I'm the dimwit around here, but here's my penny's worth.
Is Mike really dead? Or is it the Mysterious' man metaphor that being a heroin addict makes him already dead? Or is this like the movie Hide? Is there something else I might be missing? I could very easily be missing the big picture.
Anyway, since the mother killing herself (she did right?) is a guilt trip that Mike's on, it needs to be mixed into the story early.
The thing with short scripts (what makes them so hard) is everything is shown in a short amount of time. So everything needs to be important and intertwined.
Breaking down this script (if I'm reading it correctly, and that's a big if)
1. Mike is being chased and killed in his dream.
2. Gets up and can't find any drugs.
3. Breaks into someone's house and steals drugs. See's stranger.
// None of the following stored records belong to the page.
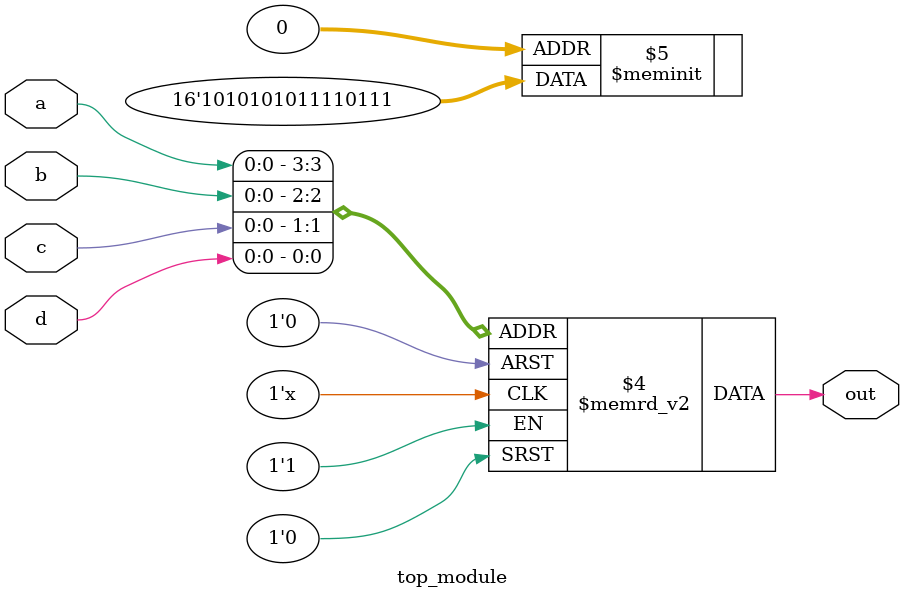
<source format=sv>
module top_module (
    input a, 
    input b,
    input c,
    input d,
    output reg out
);

always @(*) begin
    case ({a, b, c, d})
        4'b0000: out = 1'b1;
        4'b0001: out = 1'b1;
        4'b0011: out = 1'b0;
        4'b0010: out = 1'b1;
        4'b0100: out = 1'b1;
        4'b0101: out = 1'b1;
        4'b0111: out = 1'b1;
        4'b0110: out = 1'b1;
        4'b1000: out = 1'b0;
        4'b1001: out = 1'b1;
        4'b1011: out = 1'b1;
        4'b1010: out = 1'b0;
        4'b1100: out = 1'b0;
        4'b1101: out = 1'b1;
        4'b1111: out = 1'b1;
        4'b1110: out = 1'b0;
    endcase
end

endmodule

</source>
4. Buys food after getting high. Sees stranger, and chases him. Mike's knocked out.
5. Finds out stranger was sent to help him with second chance.
6. We learn Mike and mom argued over money for drugs. Mom killed herself.
7. Stranger kills Mike. Or Mike is already dead because he's a drug addict.
While these are the basics of the scenes as I see them. And again, I'm a dumbass sometimes (okay more then sometimes), but they need to be interwoven. Mike's guilt, the stranger actually trying to help him with a second chance, they need to be there from the outset.
With shorts, there's usually an AHHH moment at the end, when everything finally makes sense. That's not here, because each scene isn't really connected to the prior. To stress this point, where does Mom get mentioned, shown or thought of before the Stranger mentions her?
ALSO: I should never be one to point out errors in spelling and grammar. But there are quite a few. However, they didn't really kill the read, because you wrote simply, and it was easy to understand where you were going. But, things like Narrator should just have been Mike (VO).